▶ **Records from a data source**

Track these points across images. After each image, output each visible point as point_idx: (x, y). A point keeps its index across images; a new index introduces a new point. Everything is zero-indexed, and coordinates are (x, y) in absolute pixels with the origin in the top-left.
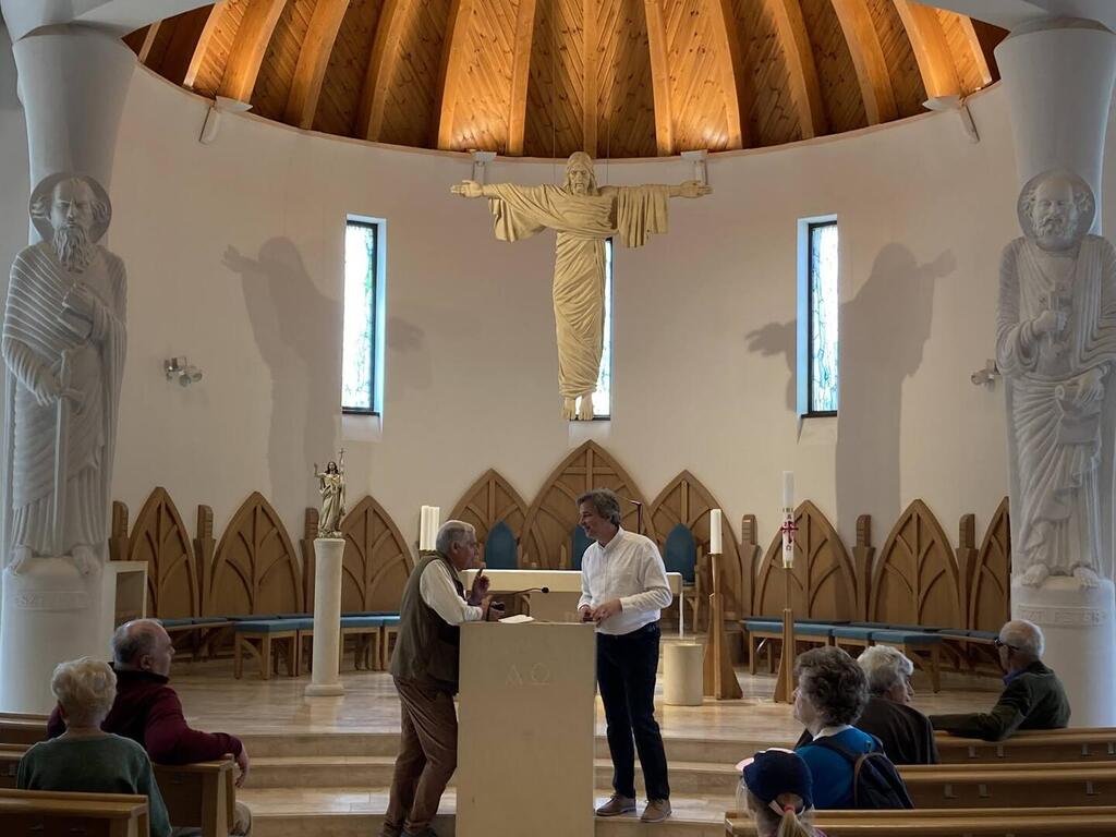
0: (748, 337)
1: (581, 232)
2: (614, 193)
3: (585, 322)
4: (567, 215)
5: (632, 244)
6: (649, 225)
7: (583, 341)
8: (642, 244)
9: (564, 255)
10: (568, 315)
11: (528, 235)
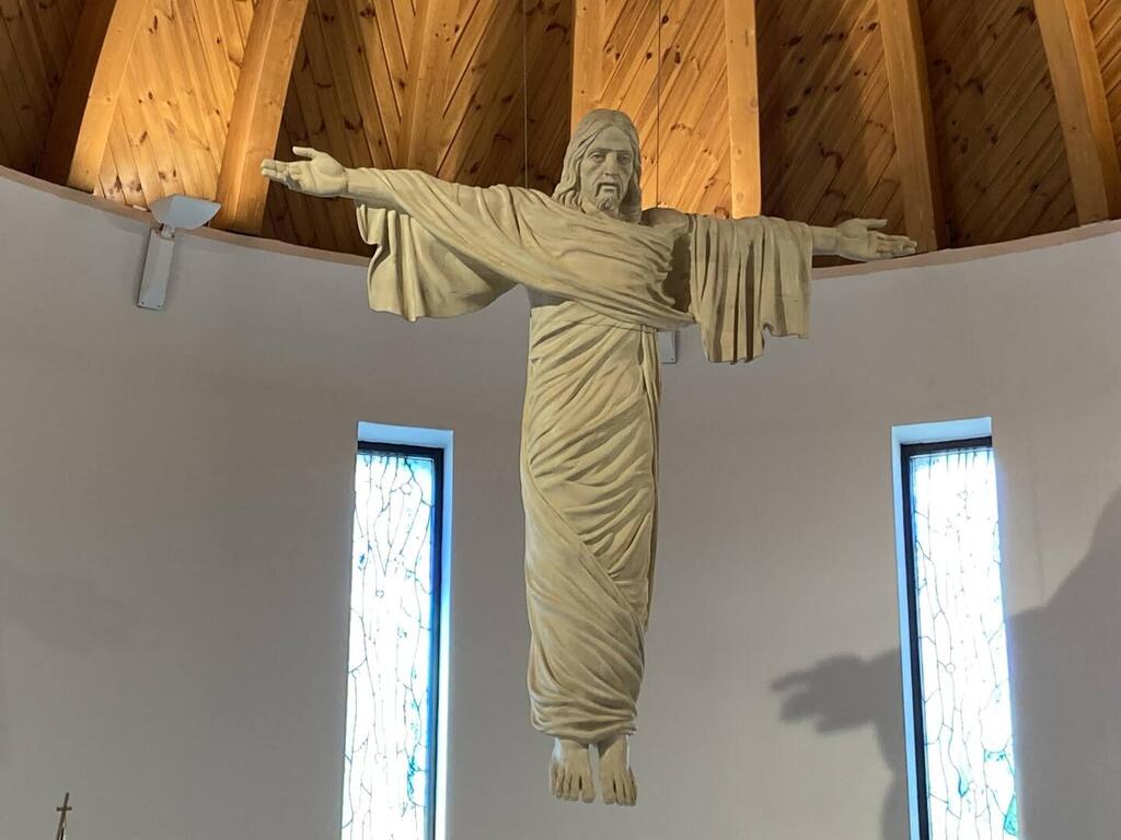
0: (779, 685)
1: (611, 303)
2: (681, 224)
3: (620, 537)
4: (570, 261)
5: (727, 355)
6: (765, 311)
7: (612, 585)
8: (750, 357)
9: (565, 359)
10: (575, 516)
11: (456, 309)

▶ **Task**
Can you rewrite the rows above with "top-left" swapped for "upper-left", keeping everything else the same and leaving out the pictures?

▶ **Response area**
Track these points across images. After each image, output each visible point as point_idx: (x, y). A point keeps its index across images; a new index introduces a new point. Everything is zero-indexed, and coordinates are (x, y) in absolute pixels with the origin in the upper-left.
0: (748, 337)
1: (581, 232)
2: (614, 193)
3: (585, 322)
4: (567, 215)
5: (632, 244)
6: (649, 225)
7: (583, 341)
8: (642, 244)
9: (564, 255)
10: (568, 315)
11: (528, 235)
0: (779, 685)
1: (611, 303)
2: (681, 224)
3: (620, 537)
4: (570, 261)
5: (727, 355)
6: (765, 311)
7: (612, 585)
8: (750, 357)
9: (565, 359)
10: (575, 516)
11: (456, 309)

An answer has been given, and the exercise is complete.